Некоторые так до сих пор и думают.
Смешные такие…
Много в моей жизни всякого разного, что просто не помещается в головы других людей, кажется им невероятным.
А странные истории ищут меня и находят, бегут ко мне навстречу, лезут под руки, как щенки.
Однажды на станции метро «Ренн» в Париже ко мне подошел неопределенного возраста слепой. С длинными волосами и в белых штанах. Он шел прицельно ко мне, стуча по полу белой тростью, как будто всю жизнь только меня и искал.
– Как тебя зовут? – строго спросил он по-французски.
Ответила. Он понял, что я «неместная», и спросил по-английски:
– Откуда ты?
Ответила.
– Удачного тебе дня, – сказал по-русски, с московским выговором, и пошел себе дальше, тростью дорогу нащупывая. И я вот до сих пор думаю – а вдруг это кто-то знакомый? Одноклассник какой-нибудь? Или «бэшка»? Наше поколение здорово разметало по свету, так что вполне может быть…
Однажды в сумерках ко мне приехал дом. Обоз из двух грузовиков остановился в моем тупичке. Аккуратно сложенные, пронумерованные светлые бревна на длинных платформах с прицепом. Мужик в спецовке вошел в калитку и сказал: «Открывай ворота, хозяйка, дом тебе привезли». Бревна лежали и пахли, и какая же в этом доме могла начаться другая, новая, замечательная жизнь… Но не началась, потому что дом привезли ко мне по ошибке, рано свернули, им надо было в другой поселок писателей, или в поселок других писателей, которые теперь там, в нашем бывшем лесу. И грузовики долго, с рычанием и пыхтением выезжали из моего тупичка, разворачивались и увезли дом.
А еще однажды на Пасху меня не пустили в церковь.

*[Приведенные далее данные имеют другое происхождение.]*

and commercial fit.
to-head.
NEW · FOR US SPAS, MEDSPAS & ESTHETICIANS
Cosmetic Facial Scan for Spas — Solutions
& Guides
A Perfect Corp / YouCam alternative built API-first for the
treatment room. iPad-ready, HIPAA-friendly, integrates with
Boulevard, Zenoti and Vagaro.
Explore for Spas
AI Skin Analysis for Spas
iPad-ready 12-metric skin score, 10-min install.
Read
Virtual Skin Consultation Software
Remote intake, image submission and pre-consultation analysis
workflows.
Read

Тут обычно все начинают веселиться.
Ха-ха-ха-ха-ха-ха-ха!!!
Это как же надо накуролесить! Как же постараться! Во набедокурила! Ну, и что же ты натворила, что на Пасху в церковь не пустили? Валяй, рассказывай! А кто не пустил? Дежурные доброхоты из прихожан? Старушки с «ящика»? Или сам отец-настоятель? Все бросил, вышел и ка-ак топнет! А ну кыш!.. Пшшш… И кадилом по чайнику – бадыжжжжь!
Ха-ха-ха-ха-ха-ха-ха!
В церковь меня не пустили прекрасные светлые юноши, комсомольцы. Было это году в восемьдесят втором или восемьдесят третьем, ну да, я еще в школе училась, а прекрасные юноши были, очевидно, студентами, членами комсомольского оперативного отряда дружинников. Конечно, студенты – брезентовые штормовки с нашивками ВССО, красные повязки, сигаретный дым, ветер с реки.
С обеих рек.
Они стояли на пригорке, на подъеме, где Кривой переулок поворачивает, в переулке – церковь. Им было велено не пускать молодежь в церковь, и они просто стояли, курили и пересмеивались, а когда я попробовала пройти между ними, взялись за руки, превратились в цепочку, встали стеной.

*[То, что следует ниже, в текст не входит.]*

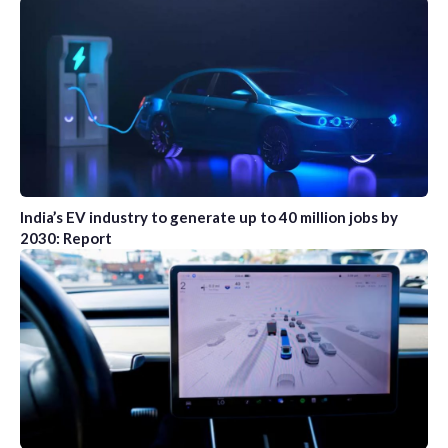
India’s EV industry to generate up to 40 million jobs by
2030: Report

Смотрели весело и молчали.
И я молчала.
Потом они опустились на корточки, держась за руки, «каравай-каравай, вот такой нижины…», словно предлагая мне перешагнуть через их руки. А когда поняли, что я сейчас перешагну, резко встали. И подняли сомкнутые руки надо головами, чтобы я прошла, как в арку – «вот такой вышины…» А потом опять опустили.